Avrupa ülkelerinin ‘sahte habere‘ olan direncini ölçen ikinci medya okuryazarlığı endeksine göre Türkiye, sahte haberlerin Makedonya’dan sonra en yaygın olduğu ülke. 35 Avrupa ülkesindeki eğitim, medya özgürlüğü ve kamu güveni alanları incelendiği raporda Türkiye, ‘dedikodu‘, ‘işletme‘, ‘doğrudan yalan söyleme‘, ‘dezenformasyon‘ gibi sahte haberlerin kolaylıkla yayıldığı ülkelerin en başında yer alıyor.

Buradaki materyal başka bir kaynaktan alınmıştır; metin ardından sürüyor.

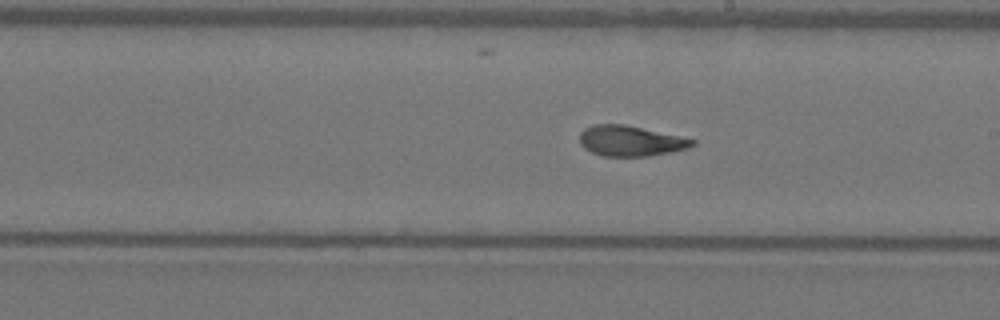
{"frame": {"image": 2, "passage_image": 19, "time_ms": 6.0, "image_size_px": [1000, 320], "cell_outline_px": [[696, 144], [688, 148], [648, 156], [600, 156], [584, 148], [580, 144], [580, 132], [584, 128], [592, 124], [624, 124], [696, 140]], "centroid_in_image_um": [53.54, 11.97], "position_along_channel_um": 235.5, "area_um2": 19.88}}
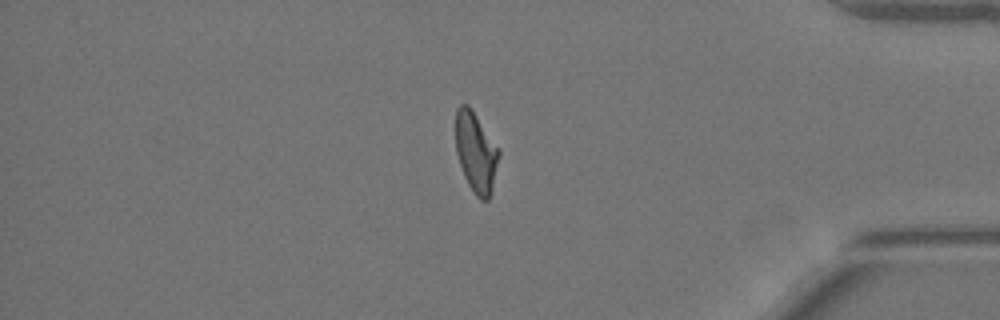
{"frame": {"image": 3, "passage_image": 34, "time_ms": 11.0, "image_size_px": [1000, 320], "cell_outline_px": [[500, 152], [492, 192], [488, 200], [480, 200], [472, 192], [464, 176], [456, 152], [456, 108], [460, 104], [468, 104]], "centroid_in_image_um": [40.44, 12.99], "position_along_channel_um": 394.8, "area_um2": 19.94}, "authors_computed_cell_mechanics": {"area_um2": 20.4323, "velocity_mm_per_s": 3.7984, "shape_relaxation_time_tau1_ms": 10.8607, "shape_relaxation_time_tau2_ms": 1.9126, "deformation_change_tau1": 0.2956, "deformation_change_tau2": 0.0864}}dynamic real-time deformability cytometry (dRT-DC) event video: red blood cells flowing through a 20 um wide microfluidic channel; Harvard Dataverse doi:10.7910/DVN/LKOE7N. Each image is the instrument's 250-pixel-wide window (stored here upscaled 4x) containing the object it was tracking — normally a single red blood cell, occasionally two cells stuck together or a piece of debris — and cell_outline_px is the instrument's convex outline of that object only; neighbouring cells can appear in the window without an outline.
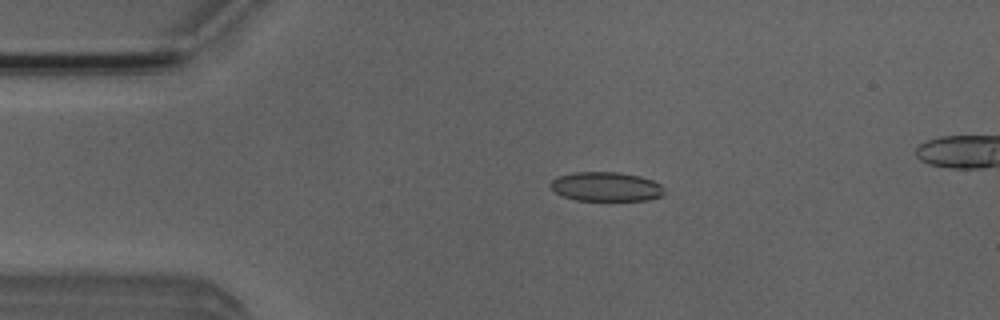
{"species": "Egyptian fruit bat (a non-hibernating species)", "species_latin": "Rousettus aegyptiacus", "temperature_condition": "room temperature", "stored_images_in_passage": 4, "camera_frame_rate_fps": 3000, "um_per_image_px": 0.085, "animal": {"sex": "male"}, "frame": {"image": 1, "passage_image": 3, "time_ms": 2.333, "image_size_px": [1000, 320], "cell_outline_px": [[664, 196], [648, 200], [576, 200], [564, 196], [556, 192], [548, 184], [556, 176], [572, 172], [616, 172], [640, 176], [652, 180], [660, 184], [664, 188]], "centroid_in_image_um": [51.52, 15.86], "position_along_channel_um": 33.5, "area_um2": 19.48}}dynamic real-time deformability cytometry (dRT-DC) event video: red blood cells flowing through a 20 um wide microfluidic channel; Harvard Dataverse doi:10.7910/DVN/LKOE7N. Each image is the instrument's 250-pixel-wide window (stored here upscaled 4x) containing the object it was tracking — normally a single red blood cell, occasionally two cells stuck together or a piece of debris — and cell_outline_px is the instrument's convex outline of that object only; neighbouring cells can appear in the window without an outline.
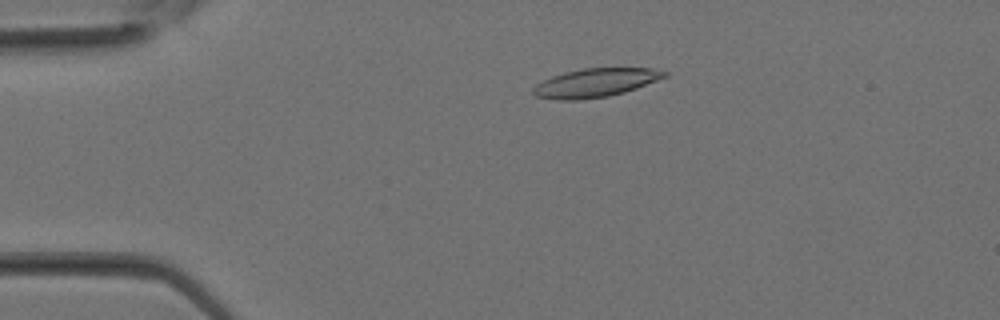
{"species": "Egyptian fruit bat (a non-hibernating species)", "species_latin": "Rousettus aegyptiacus", "temperature_condition": "room temperature", "stored_images_in_passage": 33, "camera_frame_rate_fps": 3000, "um_per_image_px": 0.085, "animal": {"sex": "female"}, "frame": {"image": 1, "passage_image": 7, "time_ms": 2.0, "image_size_px": [1000, 320], "cell_outline_px": [[668, 76], [636, 88], [624, 92], [608, 96], [576, 100], [556, 100], [536, 96], [532, 92], [532, 88], [536, 84], [552, 76], [564, 72], [584, 68], [652, 68], [668, 72]], "centroid_in_image_um": [50.6, 7.03], "position_along_channel_um": 34.4, "area_um2": 21.85}}
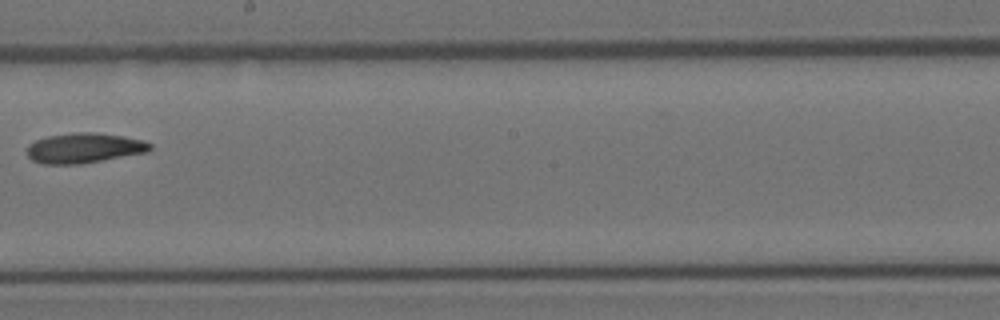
{"frame": {"image": 2, "passage_image": 19, "time_ms": 6.0, "image_size_px": [1000, 320], "cell_outline_px": [[152, 148], [148, 152], [80, 164], [40, 164], [32, 160], [28, 156], [28, 144], [36, 140], [48, 136], [76, 132], [92, 132], [120, 136], [144, 140], [152, 144]], "centroid_in_image_um": [7.15, 12.59], "position_along_channel_um": 241.1, "area_um2": 21.5}}
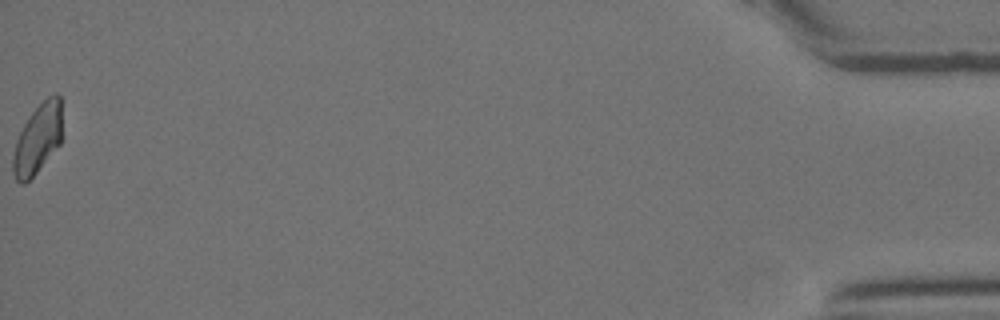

Türkiye eğitim kalitesi, medya özgürlüğü ve kamu güveni alanlarında Makedonya ile birlikte 35 ülke arasında da sonuncu olurken, medya özgürlüğü konusunda sıfır puanla sonuncu oldu. Medya okuryazarlığı konusunda en üst sırada ise 100 üzerinden 76 puan alan Finlandiya bulunuyor. Güçlü devlet eğitimi ile eleştirel eğitim yeteneği sayesinde sahte haberler Finlandiya’da etki alanı bulamıyor.
Peki, ne yapmak gerekiyor? Eleştirel bir bakış açısı edinmek, doğrulanmamış bilgileri paylaşmamak, özellikle sosyal medyada karşılaşılan bilgilere sağlıklı bir şüphe ile yaklaşmak ve “bilgiye ulaşılan kaynaklar hakkında fikir sahibi olmak” gerekiyor. Yalan haber paylaşmak sizi yalancı yapar, suçlu değil. Kimse yalancı olmak istemez, değil mi?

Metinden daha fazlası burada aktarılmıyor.